The staircase still clung reluctantly to a few errant strands of rotted carpeting; I will never understand why anyone would carpet outdoor steps; an affront to the weather for some added traction? Some illusion of aesthetic and comfort as an act of aggression? Who knows, the mind wanders in routine.


The door was slightly ajar, as was agreed upon. The waning light urging the task at hand to quickening efficiency. On the floor of the main room lay the body of a woman, mid-forties, atop a blue tarpaulin, hands crossed over her chest. This, too, was agreed upon. After all this time, it remained a quiet solace to see the peace that covered their faces. The reticence and release to the inevitable, after so long a fight, made readily apparent, brought about its own acceptance within me, every time.


After wrapping the tarp around the body and tying it off with the length of cord, one of those thread bare and cheap yellow, plastic atrocities that passed as “rope,” that was laid in loose loops beside the body, I took a break before the arduous trip ahead. The fields for the dead, there was no use in calling them burial grounds anymore, existed just outside the wall built around the city. It was roughly half a mile from where I now stood, and as this was my last reclamation, I decided to take my time.


The blue sausage that was once a person slid easily enough to the stairs and tumbled jarringly down each step just as easily. Enough time in reclamations numbs you to any historical notion of “respect for the dead.” We all have long known that our bodies were to serve a bigger purpose, a means to a, hopefully, more fruitful end, whatever form that may take. Any sense of corporeal pride and vanity had long since washed away from thought. Humanity had always existed on borrowed time and when the last few grains are falling through that existential hourglass, with you and anyone you loved gone and incapable of mourning, the niceties seemed increasingly and extraordinarily pointless.


The light fading in the sky and the wall in sight, I stood in wait.
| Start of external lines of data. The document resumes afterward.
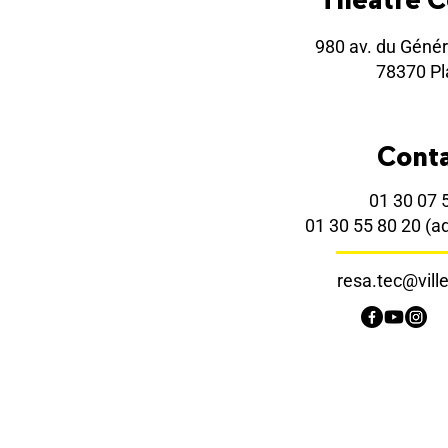
980 av. du Génér
78370 Pla
Cont
01 30 07 
01 30 55 80 20
(a
resa.tec@ville-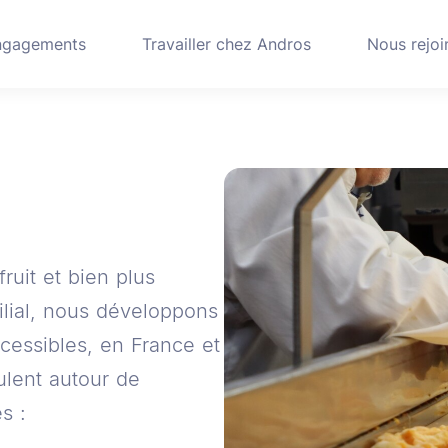
ngagements
Travailler chez Andros
Nous rejoi
ruit et bien plus
ilial, nous développons
cessibles, en France et
culent autour de
s :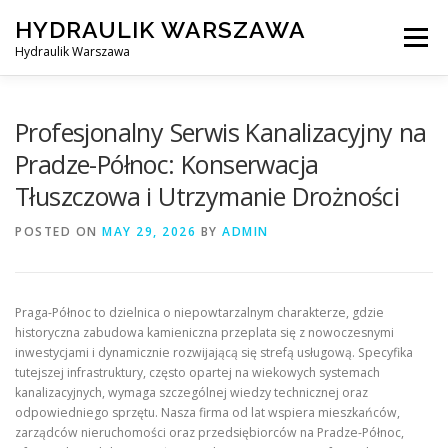
Skip
HYDRAULIK WARSZAWA
to
Menu
content
Hydraulik Warszawa
HYDRAULIK WARSZAWA – WYMIANA SPŁUCZKI ITP..
Profesjonalny Serwis Kanalizacyjny na
Pradze-Północ: Konserwacja
Tłuszczowa i Utrzymanie Drożności
OBSŁUGIWANE LOKALIZACJE – WARSZAWA I OKOLICE
POSTED ON
MAY 29, 2026
BY
ADMIN
KONTAKT
Praga-Północ to dzielnica o niepowtarzalnym charakterze, gdzie
historyczna zabudowa kamieniczna przeplata się z nowoczesnymi
inwestycjami i dynamicznie rozwijającą się strefą usługową. Specyfika
tutejszej infrastruktury, często opartej na wiekowych systemach
kanalizacyjnych, wymaga szczególnej wiedzy technicznej oraz
odpowiedniego sprzętu. Nasza firma od lat wspiera mieszkańców,
zarządców nieruchomości oraz przedsiębiorców na Pradze-Północ,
Nightfall at the wall had become the closest to a religious experience we could still encounter. A scientific wonderment of horror and disbelief that avoided explanation because, really, who would be left to explain it to? The sun dipped behind the horizon, and the glow begins. Softly at first, like a light from a distant room bleeding under the door, blue-white and soothing. Growing, ever so slightly in intensity. Slow enough that your brain barely registers that it has grown to point that the bottoms of clouds appear to contain their own internal illumination. Then the singing begins.


High-pitched, but not grating, the bioluminescent fields of fungi that have spread to the horizon beyond the wall in the reclamation fields, greet the night with undulating, bell like tones. They know I’m approaching the wall. They know they will soon be fed, and once they are, the song will take on a note of excitation. This has been my nightly ritual for years, since the reclamations began, and I volunteered to help carry out the morose task. The path is winding, and the burden heavy, but the fungal voices draw me ever onward to a spot of ground they have cleared for my delivery.


The body placed, covering and all, on the bare earth, I back away. All we have ever done as a species has carried with it a sense of ritual. Our morning coffee, our aimless religions, the way we choose to wipe our ass. All ritual to instill some naïve sense of purpose to the mundane and utterly meaningless. The ages fought through to bring us to this point, the ultimate end, fruitless and painful due to the vanity of “being on top.” The thing they refused to accept, in the past, about being at the top of the tower, or chain, or ledge, was that when the structure falls as they all do in time, it is the top that is obliterated by the ground first.


I reach into my worn backpack and pull out my tools before I return to the body to finish my job. A small brown satchel full of many shiny, biting, tools. The next step in the process was always far more tiring than dragging a dead body for any distance. A reckoning with death, your relation to it as reclaimer, the unknown, and the gory. I breathe a sigh unheard into the cacophony, knowing this is my last.


Tomorrow will be my last sunrise. Tomorrow, I begin my own agreed upon preparations. Tomorrow is my reclamation.